After we had a functional transfer learning model, we were feeling good about Parasite ID. Then, somehow, Cameron accidentally uploaded a picture of a hammock that Vicki had originally taken on her vacation to the web app, and the app predicted that the hammock had schistosomiasis. This was a very sobering result for us, since we had been optimistic about our model’s performance. We were worried that while the model might be good at classifying parasites, anyone who wasn’t a data scientist and didn’t understand how the model was built could test it out on their own images, and if we kept predicting parasites on hammock images, it would hurt our credibility.
Ultimately, this result made sense. There were no images of hammocks in our train or test image sets. All we had were parasite eggs, which tend to have clearly defined edges, and negatives, which either have nothing or stool debris, neither of which have edges. Seeing a new image that was completely different from what it had trained on confused the model.
To solve this, we employed several different approaches. First, we spent hours adding bounding boxes of background stool from all our base images. Previously, we didn’t have enough negative images, and highlighting confusing debris for the model to learn on helped strengthen its understanding of the negative class. This alone solved the original hammock problem, but we weren’t satisfied there.
When the model makes a prediction, it returns an array of 10 probabilities—one for each class (9 parasite classes plus the negative class). Our original approach was simply to take the class that had the highest probability. However, that probability could be very low; some were below 50% confidence, indicating the model was confused and conflicted.
We took a close look at the images where the model was confused and probabilities were below 90%. Nearly all were blurry or the parasites were obscured or cut off. In some, it would have been easy for a trained parasitologist to make a mistake, or at least to not be confident in her prediction.
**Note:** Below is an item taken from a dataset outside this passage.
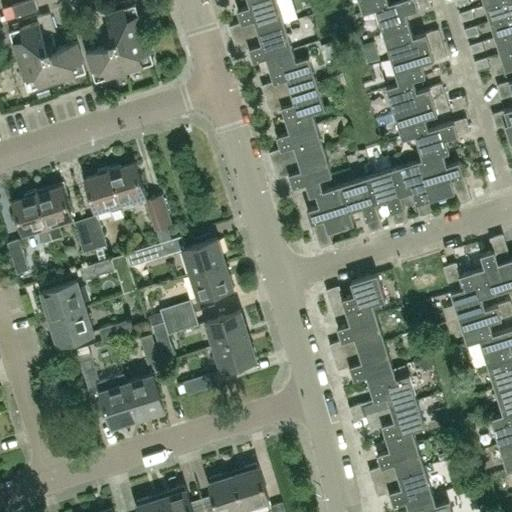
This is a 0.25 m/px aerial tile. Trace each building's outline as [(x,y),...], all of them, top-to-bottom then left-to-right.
[(284,22),(277,0),(267,0),(263,1),(262,0),(247,0),(250,5),(237,9),(241,22),(229,26),(233,38),(284,22)] [(390,4),(390,3),(388,0),(358,0),(363,13),(376,9),(376,8),(390,4)] [(410,25),(406,13),(431,5),(429,0),(399,0),(390,3),(390,4),(376,8),(376,9),(384,33),(410,25)] [(511,14),(511,0),(502,0),(485,5),(490,21),(511,14)] [(154,61),(136,3),(107,12),(105,7),(92,11),(98,30),(102,29),(106,44),(86,50),(96,80),(154,61)] [(474,18),(472,9),(459,13),(462,22),(474,18)] [(86,70),(77,40),(57,47),(52,32),(56,31),(50,12),(37,16),(39,21),(10,31),(28,89),(86,70)] [(511,31),(511,14),(490,21),(495,37),(511,31)] [(293,48),(284,22),(233,38),(237,51),(249,48),(253,61),(266,57),(270,69),(283,64),(279,52),(293,48)] [(391,58),(443,42),(439,29),(414,37),(410,25),(384,33),(391,58)] [(479,33),(477,25),(464,29),(467,37),(479,33)] [(511,49),(511,31),(495,37),(500,53),(511,49)] [(484,49),(482,41),(469,45),(472,53),(484,49)] [(426,76),(422,63),(447,56),(443,42),(391,58),(399,83),(399,84),(413,79),(414,80),(426,76)] [(317,82),(309,56),(296,60),(293,48),(279,52),(283,64),(270,69),(273,81),(261,85),(265,98),(317,82)] [(511,49),(500,53),(505,70),(511,67),(511,49)] [(490,66),(487,57),(474,61),(477,70),(490,66)] [(395,113),(447,97),(442,84),(417,91),(414,80),(413,79),(399,84),(399,83),(386,87),(395,113)] [(511,80),(497,85),(501,99),(511,95),(511,80)] [(325,108),(317,82),(265,98),(269,111),(282,107),(285,119),(299,115),(303,127),(316,123),(312,112),(325,108)] [(429,130),(426,118),(451,110),(447,97),(395,113),(403,139),(415,135),(430,131),(429,130)] [(511,121),(511,107),(493,114),(497,127),(505,124),(511,121)] [(324,149),(316,123),(303,127),(299,115),(285,119),(289,131),(277,135),(281,148),(268,152),(272,164),(324,149)] [(450,152),(446,139),(471,131),(467,118),(429,130),(430,131),(415,135),(423,159),(423,160),(444,153),(444,154),(450,152)] [(332,175),(324,149),(272,164),(277,178),(289,174),(294,187),(306,183),(310,195),(316,193),(323,190),(320,179),(332,175)] [(472,200),(460,161),(448,165),(444,154),(444,153),(423,160),(423,159),(417,161),(429,200),(429,199),(454,192),(458,204),(472,200)] [(429,200),(417,161),(392,169),(400,195),(401,195),(413,191),(421,216),(433,212),(429,199),(429,200)] [(135,162),(122,166),(121,162),(109,166),(123,208),(134,205),(132,199),(146,195),(135,162)] [(123,208),(109,166),(98,169),(99,173),(85,177),(96,210),(109,206),(111,212),(123,208)] [(400,195),(392,169),(367,177),(375,203),(376,202),(388,199),(395,224),(409,220),(405,207),(401,195),(400,195)] [(375,203),(367,177),(341,185),(349,211),(350,210),(362,207),(370,232),(383,228),(379,215),(380,215),(376,202),(375,203)] [(73,217),(63,185),(50,189),(49,185),(36,189),(52,238),(63,234),(59,222),(73,217)] [(333,243),(329,231),(354,223),(350,210),(349,211),(341,185),(323,190),(316,193),(320,205),(308,209),(320,247),(333,243)] [(52,238),(36,189),(25,192),(26,196),(13,201),(23,233),(37,229),(41,241),(52,238)] [(156,229),(167,225),(172,224),(162,194),(146,198),(156,229)] [(107,244),(98,214),(86,218),(95,248),(107,244)] [(95,248),(86,218),(74,221),(84,252),(95,248)] [(169,232),(167,225),(156,229),(160,243),(166,241),(171,239),(169,232)] [(511,264),(510,258),(502,233),(492,237),(489,238),(493,250),(481,254),(485,266),(472,270),(477,284),(489,280),(493,293),(511,287),(511,264)] [(183,248),(191,273),(225,262),(218,237),(183,248)] [(29,269),(19,239),(8,242),(17,273),(29,269)] [(166,241),(160,243),(141,249),(145,260),(175,251),(171,239),(166,241)] [(115,270),(111,258),(80,268),(84,280),(115,270)] [(233,287),(225,262),(191,273),(198,297),(233,287)] [(493,293),(489,280),(477,284),(472,270),(460,274),(456,262),(444,266),(451,289),(451,291),(459,317),(485,308),(481,297),(493,293)] [(385,299),(377,273),(351,281),(354,293),(343,297),(339,285),(326,289),(333,310),(332,310),(334,315),(346,311),(359,307),(364,320),(377,315),(373,303),(385,299)] [(50,318),(86,306),(78,279),(41,290),(46,306),(50,318)] [(150,326),(195,311),(191,299),(146,313),(150,326)] [(489,322),(511,314),(511,307),(510,301),(497,305),(496,304),(485,308),(459,317),(467,343),(480,339),(485,337),(493,335),(493,333),(489,322)] [(95,333),(86,306),(50,318),(58,345),(95,333)] [(385,341),(377,315),(364,320),(359,307),(346,311),(350,323),(337,327),(340,337),(341,340),(329,344),(333,357),(385,341)] [(206,321),(214,345),(248,334),(241,310),(206,321)] [(162,336),(199,324),(195,311),(150,326),(152,333),(160,330),(162,336)] [(102,340),(113,337),(134,330),(130,319),(99,329),(102,337),(102,340)] [(511,351),(510,344),(511,343),(511,327),(493,333),(493,335),(485,337),(480,339),(488,364),(511,356),(511,351)] [(153,337),(151,334),(140,337),(150,368),(162,365),(153,337)] [(222,370),(256,359),(248,334),(214,345),(222,370)] [(393,366),(385,341),(333,357),(337,370),(350,366),(354,379),(366,375),(370,387),(383,383),(380,370),(393,366)] [(432,352),(419,356),(424,369),(436,364),(432,352)] [(100,379),(91,353),(79,357),(89,387),(99,384),(101,384),(100,379)] [(496,389),(511,383),(511,356),(488,364),(496,389)] [(417,400),(409,374),(396,378),(393,366),(380,370),(383,383),(370,387),(374,399),(348,407),(352,420),(365,416),(417,400)] [(138,415),(128,382),(124,371),(100,379),(101,384),(99,384),(112,426),(127,422),(126,419),(138,415)] [(183,381),(187,394),(218,384),(214,371),(183,381)] [(166,410),(154,374),(128,382),(138,415),(149,411),(150,414),(166,410)] [(511,383),(496,389),(503,412),(503,414),(511,411),(511,383)] [(421,412),(417,400),(365,416),(369,429),(381,425),(385,437),(399,433),(403,445),(416,441),(413,429),(425,425),(421,412)] [(498,443),(511,438),(511,411),(503,414),(503,412),(490,417),(498,443)] [(424,466),(416,441),(403,445),(399,433),(385,437),(389,449),(377,453),(381,465),(369,469),(373,482),(424,466)] [(511,438),(498,443),(506,469),(511,466),(511,438)] [(270,499),(259,465),(258,466),(257,462),(244,466),(245,470),(234,473),(245,507),(270,499)] [(432,491),(424,466),(373,482),(377,495),(389,491),(393,504),(405,500),(408,511),(409,511),(423,508),(419,495),(432,491)] [(218,511),(229,511),(245,507),(234,473),(222,477),(221,473),(209,477),(211,481),(209,481),(218,511)] [(194,511),(187,488),(185,489),(184,485),(172,489),(173,492),(162,496),(166,511),(194,511)] [(452,511),(448,499),(436,503),(432,491),(419,495),(423,508),(409,511),(452,511)] [(166,511),(162,496),(150,500),(149,496),(137,500),(138,503),(137,504),(139,511),(166,511)] [(286,511),(283,503),(266,509),(266,510),(266,511),(286,511)]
On nearly half of these low-probability images, the model made an incorrect classification.
In our new approach, we do not return a prediction if the model is less than 90% confident in its prediction. Instead, the web app prompts the user to take a better image, ideally one that is less blurry or obscured. There are numerous ethical reasons why this is a good idea; we don’t want the model making predictions where it is not very confident, particularly given the costs of false negatives. In our test dataset, instituting this new threshold only cut out around 7% of the images, meaning the model could confidently predict on over 93% of the images. Within that group, the model only misclassified 2 of over 800 images, an accuracy of »99%. Prior to that, accuracy had peaked around 97.3%.
One final method we tried was to actually add a random selection of a few hundred images from ImageNet to the training data as negatives. Results were a bit mixed; this seemed to have slightly confused the model about what to look for in the negative class. It is a method we will continue to explore.
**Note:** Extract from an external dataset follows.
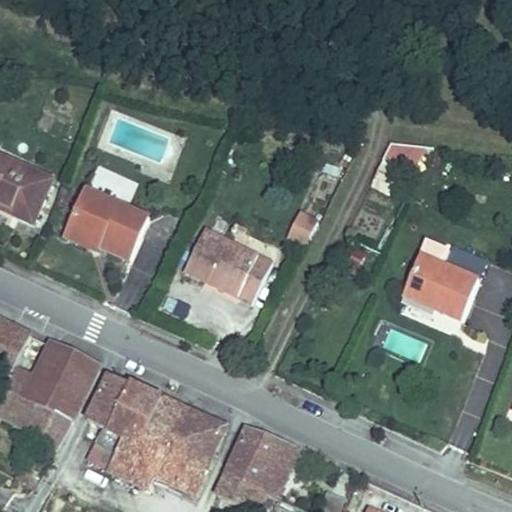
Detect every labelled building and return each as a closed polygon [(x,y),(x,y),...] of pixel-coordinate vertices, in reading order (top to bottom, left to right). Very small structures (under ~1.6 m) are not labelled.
[(392,142),(386,165),(418,172),(424,150),(392,142)] [(51,187),(0,164),(0,211),(34,226),(51,187)] [(147,219),(88,196),(75,231),(106,243),(104,250),(130,261),(147,219)] [(289,241),(307,250),(319,226),(301,217),(289,241)] [(106,243),(75,231),(69,244),(101,257),(106,243)] [(271,264),(205,236),(186,278),(252,307),(271,264)] [(453,255),(430,245),(407,302),(464,326),(482,282),(448,267),(453,255)] [(0,364),(16,372),(20,363),(35,331),(0,315),(0,364)] [(52,339),(35,331),(20,363),(37,372),(52,339)] [(76,416),(103,363),(52,339),(37,372),(20,363),(16,372),(10,384),(76,416)] [(167,395),(114,369),(90,415),(109,424),(130,433),(139,437),(167,395)] [(76,416),(10,384),(2,401),(12,406),(7,414),(62,445),(76,416)] [(230,425),(167,395),(139,437),(130,433),(112,468),(150,487),(156,474),(197,493),(230,425)] [(12,406),(2,401),(0,405),(0,410),(7,414),(12,406)] [(130,433),(109,424),(94,457),(112,468),(130,433)] [(254,427),(223,491),(259,506),(263,498),(270,501),(274,490),(284,495),(305,452),(254,427)] [(24,463),(18,471),(31,478),(35,469),(24,463)] [(321,511),(322,511),(342,511),(349,496),(331,488),(321,511)]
To test, we loaded the hammock and numerous other non-parasites: family photos, pictures of beaches, mountains, anything we could test the model on. Nearly all were came negative, and the worst case scenario, the model returned the “please upload a better image” prompt. Furthermore, these additions to the model made performance on in-sample data better. With these changes, we feel more strongly about ParasiteID’s ability to outperform a human at classifying parasites. And maybe even hammocks.